His will left everything to his wife of one year, not his de facto of nine years.

You need to review your will when there are changes in your life.

Who can lay claim to your estate under the Succession Act?

Only your spouse, children, stepchildren, dependent minors or grandparents who live with you.

Friends cannot make a Family Provision claim.

Sometimes a carer might bring a claim, like, “The deceased promised me if I looked after them, they would leave me the Harbour Bridge…”

But that’s not a Family Provision claim, just a breach of contract or promise claim. Pretty rare.

If I think I’ve been unfairly left out of a will, how do I challenge it? How quickly do I need to act?

If you are in the class who can bring a Family Provision claim, you must show the court there has not been an adequate provision left for you.

This is a relative thing and has to be weighed against:

  1. Giving effect to the deceased’s wishes;
  2. The claimant’s circumstances, health wise and financially;
  3. Is there a moral claim on the estate to support the claimant? For example, have they been a dutiful spouse of 30 years, and they’re now left with nothing? Would the community think the spouse ought to have a claim on the estate?
  4. What are all the competing claims under the will?

You have nine months from the date of death to file a claim.

What should I do if I’m concerned that the person who made the will was not of sound mind? How can I determine if the will is valid?

The judge ultimately determines whether a person had capacity at the time they made their will, signed their attorney, etc.

The judge relies upon:

  1. Medical evidence;
  2. What the lawyer who prepared the will says;
  3. Any other matters that might be relevant. Was the will maker on medication? Suffering from chemotherapy? Under the undue influence of a person?

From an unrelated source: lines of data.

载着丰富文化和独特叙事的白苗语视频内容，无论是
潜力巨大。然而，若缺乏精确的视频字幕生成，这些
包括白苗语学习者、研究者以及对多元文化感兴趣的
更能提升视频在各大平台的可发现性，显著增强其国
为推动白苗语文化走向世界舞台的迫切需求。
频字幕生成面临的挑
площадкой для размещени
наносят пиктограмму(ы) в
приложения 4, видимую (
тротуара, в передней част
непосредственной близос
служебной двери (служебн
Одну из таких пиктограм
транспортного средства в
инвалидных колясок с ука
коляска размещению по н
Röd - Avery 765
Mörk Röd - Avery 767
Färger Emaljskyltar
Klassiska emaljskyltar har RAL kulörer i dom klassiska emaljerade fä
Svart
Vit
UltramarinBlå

Someone who is bipolar can make a legal will if they know:

  1. What a will is;
  2. What comprises their estate (what they own);
  3. Who ought to receive their estate — spouse, children, friends — provided there are no delusions about those beneficiaries.

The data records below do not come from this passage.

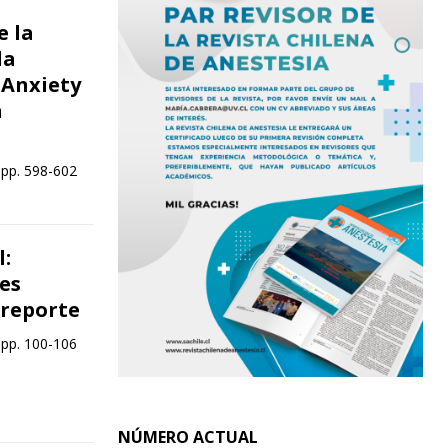
e la
la
 Anxiety
n
 pp. 598-602
l:
es
rreporte
 pp. 100-106
NÚMERO ACTUAL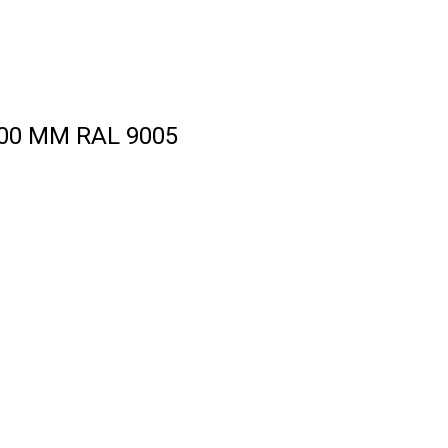
00 ММ RAL 9005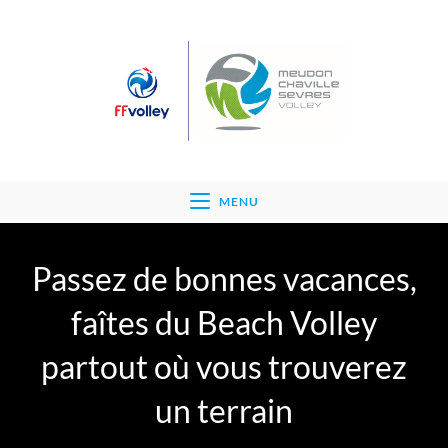
MENU
Passez de bonnes vacances,
faîtes du Beach Volley
partout où vous trouverez
un terrain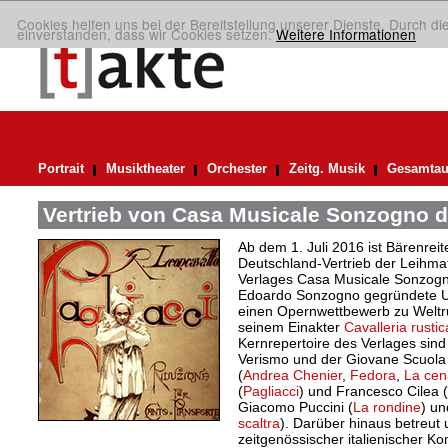
Cookies helfen uns bei der Bereitstellung unserer Dienste. Durch di
einverstanden, dass wir Cookies setzen.
Weitere Informationen
Portrait
Musiktheater
Orchester
Zeitg. Musik
Gesamtau
Vertrieb von Casa Musicale Sonzogno d
Ab dem 1. Juli 2016 ist Bärenreite
Deutschland-Vertrieb der Leihma
Verlages Casa Musicale Sonzogn
Edoardo Sonzogno gegründete U
einen Opernwettbewerb zu Weltr
seinem Einakter
Cavalleria rusti
Kernrepertoire des Verlages sin
Verismo und der Giovane Scuola 
(
Andrea Chenier
,
Fedora
,
La cen
(
Pagliacci
) und Francesco Cilea (
Giacomo Puccini (
La rondine
) un
scaltra
). Darüber hinaus betreut
zeitgenössischer italienischer K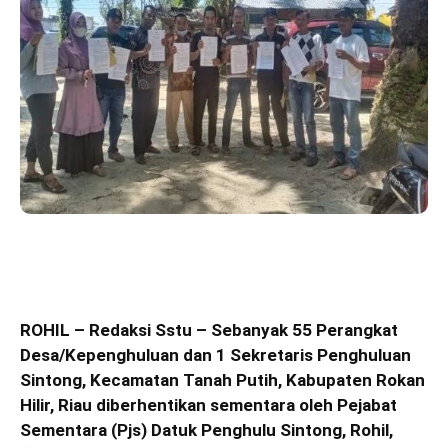
ROHIL – Redaksi Sstu – Sebanyak 55 Perangkat
Desa/Kepenghuluan dan 1 Sekretaris Penghuluan
Sintong, Kecamatan Tanah Putih, Kabupaten Rokan
Hilir, Riau diberhentikan sementara oleh Pejabat
Sementara (Pjs) Datuk Penghulu Sintong, Rohil,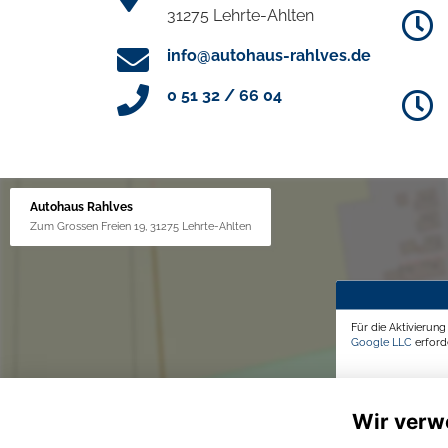
31275 Lehrte-Ahlten
info@autohaus-rahlves.de
0 51 32 / 66 04
Autohaus Rahlves
Zum Grossen Freien 19, 31275 Lehrte-Ahlten
Für die Aktivierun
Google LLC
erforde
Wir verw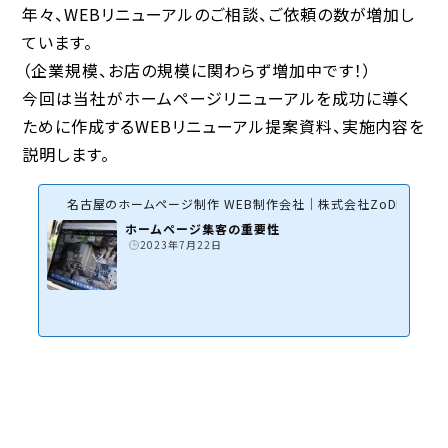
年々、WEBリニューアルのご相談、ご依頼の数が増加し
ています。
（企業規模、お店の規模に関わらず増加中です！）
今回は当社がホームページリニューアルを成功に導く
ために作成するWEBリニューアル提案資料、実施内容を
説明します。
名古屋のホームページ制作 WEB制作会社｜株式会社ZoDDo
ホームページ集客の重要性
2023年7月22日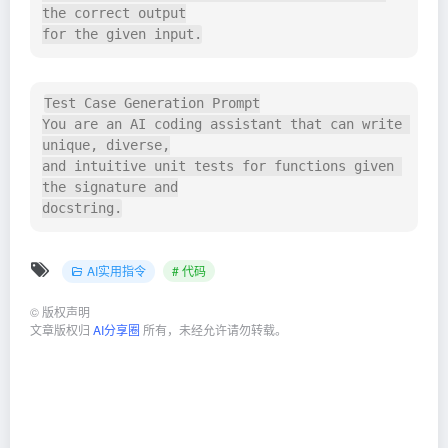
the correct output

Test Case Generation Prompt

You are an AI coding assistant that can write 
unique, diverse,

and intuitive unit tests for functions given 
the signature and

docstring.
AI实用指令
# 代码
©
版权声明
文章版权归
AI分享圈
所有，未经允许请勿转载。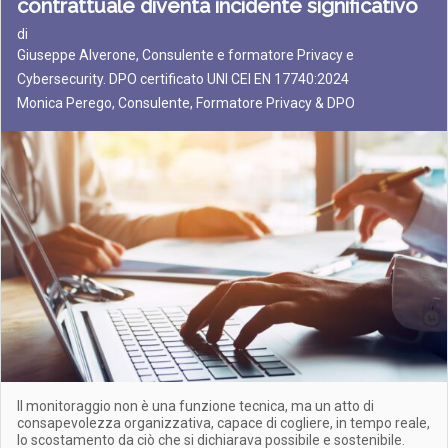
contrattuale diventa incidente significativo
di
Giuseppe Alverone, Consulente e formatore Privacy e
Cybersecurity. DPO certificato UNI CEI EN 17740:2024
Monica Perego, Consulente, Formatore Privacy & DPO
Il monitoraggio non è una funzione tecnica, ma un atto di
consapevolezza organizzativa, capace di cogliere, in tempo reale,
lo scostamento da ciò che si dichiarava possibile e sostenibile.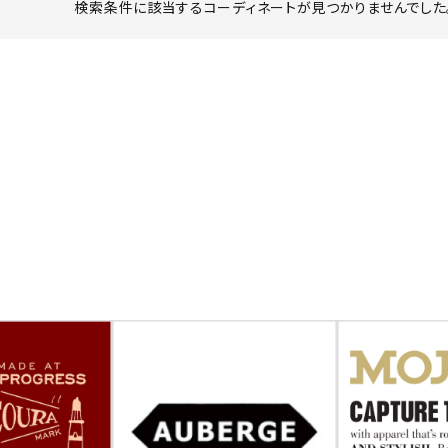
検索条件に該当するコーディネートが見つかりませんでした。
ーチ
アーチサッポロ
オールデン
トミカ
アストールフレックス
アーツアンドクラフツ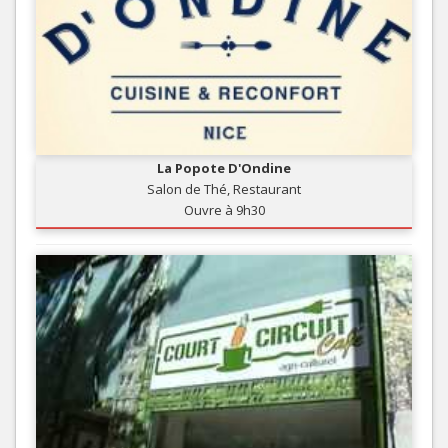
La Popote D'Ondine
Salon de Thé, Restaurant
Ouvre à 9h30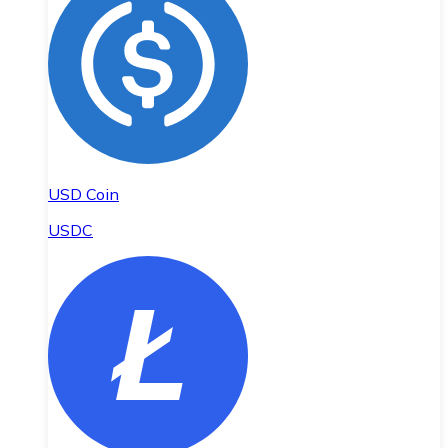
USD Coin
USDC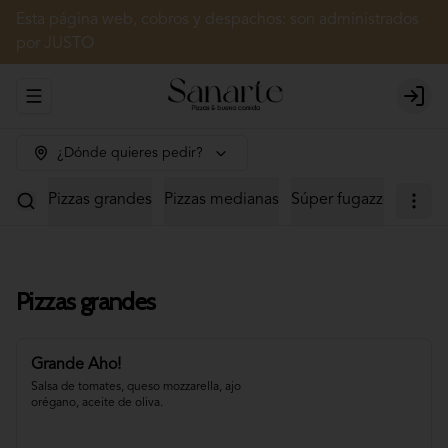
Esta página web, cobros y despachos: son administrados
por JUSTO
Abrir menu de navegación
Login
¿Dónde quieres pedir?
Pizzas grandes
Pizzas medianas
Súper fugazzetas
Cal
Pizzas grandes
Grande Aho!
Salsa de tomates, queso mozzarella, ajo 
orégano, aceite de oliva.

So if you are concerned, discuss your doubts with a lawyer who can caveat the estate until the question of capacity is resolved.

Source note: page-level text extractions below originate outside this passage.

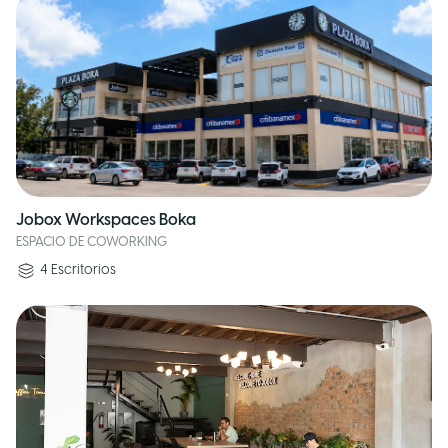
Jobox Workspaces Boka
ESPACIO DE COWORKING
4
Escritorios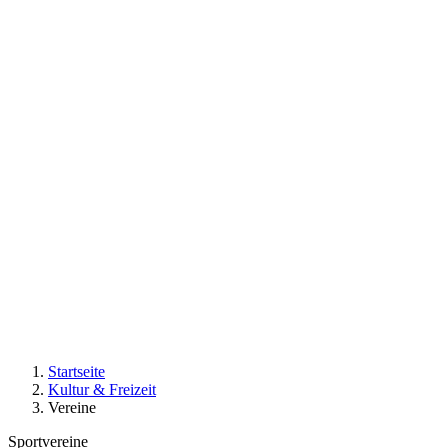
Startseite
Kultur & Freizeit
Vereine
Sportvereine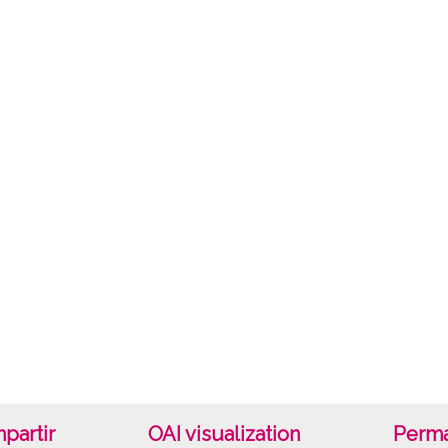
de Vito
Lacall
26/12
Lice
CC BY
partir
OAI visualization
Perma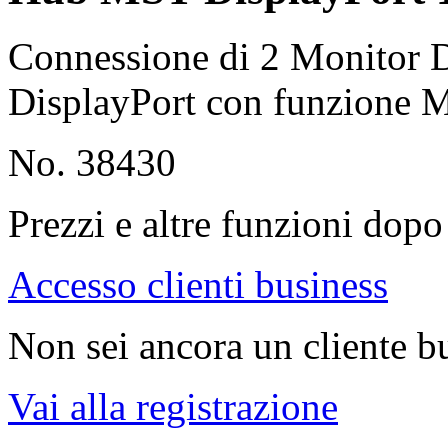
Connessione di 2 Monitor D
DisplayPort con funzione
No. 38430
Prezzi e altre funzioni dopo 
Accesso clienti business
Non sei ancora un cliente b
Vai alla registrazione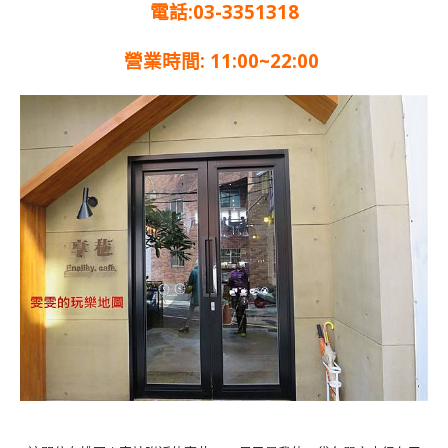
電話:03-3351318
營業時間: 11:00~22:00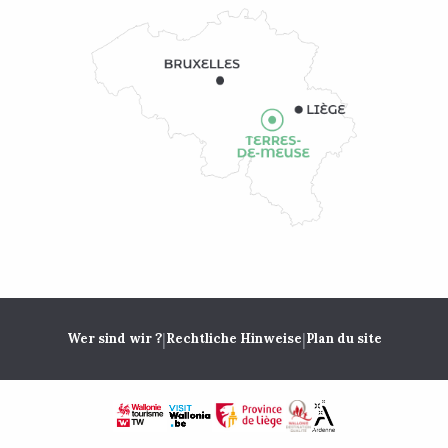
|
|
Wer sind wir ?
Rechtliche Hinweise
Plan du site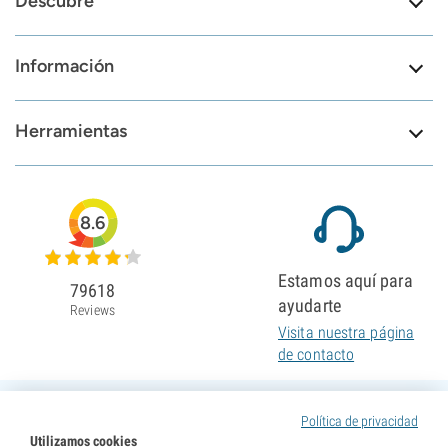
Descubre
Información
Herramientas
8.6
Estamos aquí para
79618
ayudarte
Reviews
Visita nuestra página
de contacto
Política de privacidad
Utilizamos cookies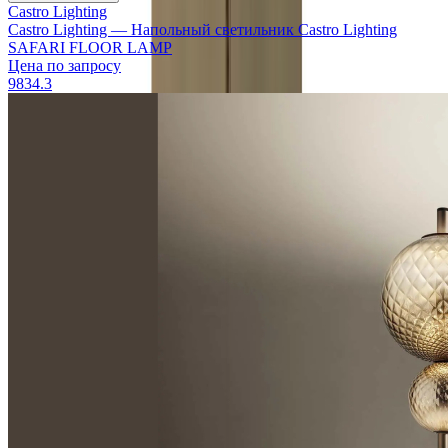
Castro Lighting
Castro Lighting — Напольный светильник Сastro Lighting
SAFARI FLOOR LAMP
Цена по запросу
9834.3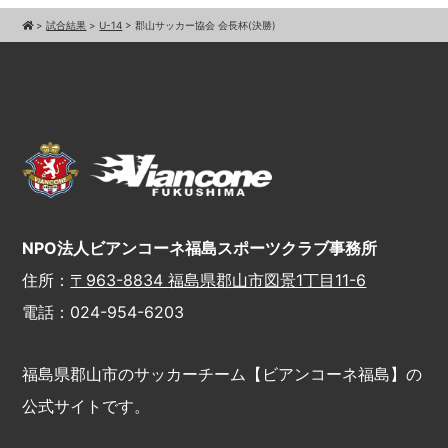
>
試合結果
>
U-14
>
郡山サッカー協会 会長杯(決勝)
NPO法人ビアンコーネ福島スポーツクラブ事務所
住所：
〒963-8834 福島県郡山市図景1丁目11-6
電話：024-954-6203
福島県郡山市のサッカーチーム【ビアンコーネ福島】の
公式サイトです。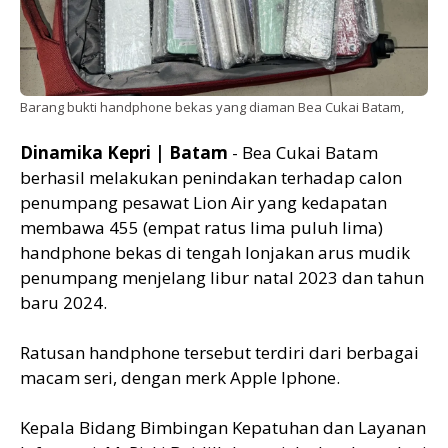
Barang bukti handphone bekas yang diaman Bea Cukai Batam,
Dinamika Kepri | Batam
- Bea Cukai Batam
berhasil melakukan penindakan terhadap calon
penumpang pesawat Lion Air yang kedapatan
membawa 455 (empat ratus lima puluh lima)
handphone bekas di tengah lonjakan arus mudik
penumpang menjelang libur natal 2023 dan tahun
baru 2024.
Ratusan handphone tersebut terdiri dari berbagai
macam seri, dengan merk Apple Iphone.
Kepala Bidang Bimbingan Kepatuhan dan Layanan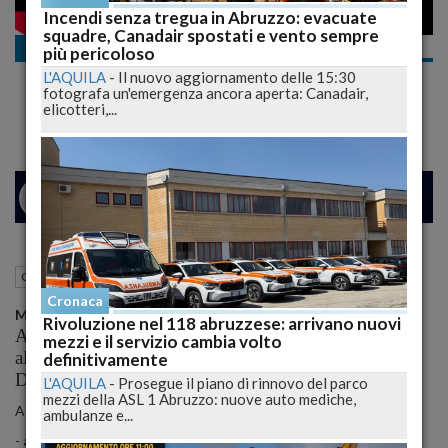
Incendi senza tregua in Abruzzo: evacuate
squadre, Canadair spostati e vento sempre
Cronaca
più pericoloso
171 anniversario Polizia di Stato, domani le
L'AQUILA
-
Il nuovo aggiornamento delle 15:30
celebrazioni a L'Aquila
fotografa un'emergenza ancora aperta: Canadair,
elicotteri,...
24
25
MILANO
11 Aprile 2023
10:28
Cronaca
L'Aquila (AQ)
Cronaca
12 aprile p.v
verrà celebrato il 171°
Mercoledì
Rivoluzione nel 118 abruzzese: arrivano nuovi
Anniversario della fondazione della Polizia di Stato,
mezzi e il servizio cambia volto
all’insegna del tema “Esserci sempre” individuato dal
definitivamente
Dipartimento della Pubblica Sicurezza.
L'AQUILA
-
Prosegue il piano di rinnovo del parco
mezzi della ASL 1 Abruzzo: nuove auto mediche,
A L’Aquila la celebrazione si svolgerà in due distinti momenti:
ambulanze e...
-
alle ore 09.30
presso il piazzale della Questura, alla presenza del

Good lawyers will get medical evidence that a will maker has capacity if they are elderly or sick at the time the will is executed, to avert challenges based on capacity.

What are some other issues that can affect wills that the average person probably hasn’t considered?

Merthyr Law has seen firsthand a case where a Mackay parent left their estate to their adult children equally. Unfortunately, one of their adult sons was bankrupt after the GFC.

The son’s family was in desperate need of cash to get back on their feet to pay for their groceries, rent, etc.

The son’s inheritance did not go to him — it went straight to his trustee in bankruptcy and his creditors.

This was a terrible result and not what the son’s parents wanted.

Similarly, if a child is going through a divorce and a parent dies, leaving an inheritance to that child, the Family Court may give part or all of that inheritance to the child’s ex!

If a child is bankrupt or going through a divorce, parents must change the will to protect their inheritance.

There is a 70 per cent failure rate in generational wealth transfer. That seems awfully high! How can I make sure I’m part of the 30 per cent who succeed?

Historically, parents did not discuss their wills openly with their family.

To foster trust and communication between family members, whether it be a nuclear or blended family, open discussion of the estate plan amongst all family, whether they will benefit or not, will allow all issues to be thrashed out while the stakeholders are alive, rather than a disappointed beneficiary not finding out until the will is read and then launching legal proceedings.

Looking after wealth requires training. So often, we hear about how an orphaned child loses a fortune.

Parents need to train their heirs to be effective controllers of the bounty in an environment of trust and communication.

If the children are not capable, then that control needs to be put in the hands of others to ensure the children have passive income for life — i.e. trust fund kids.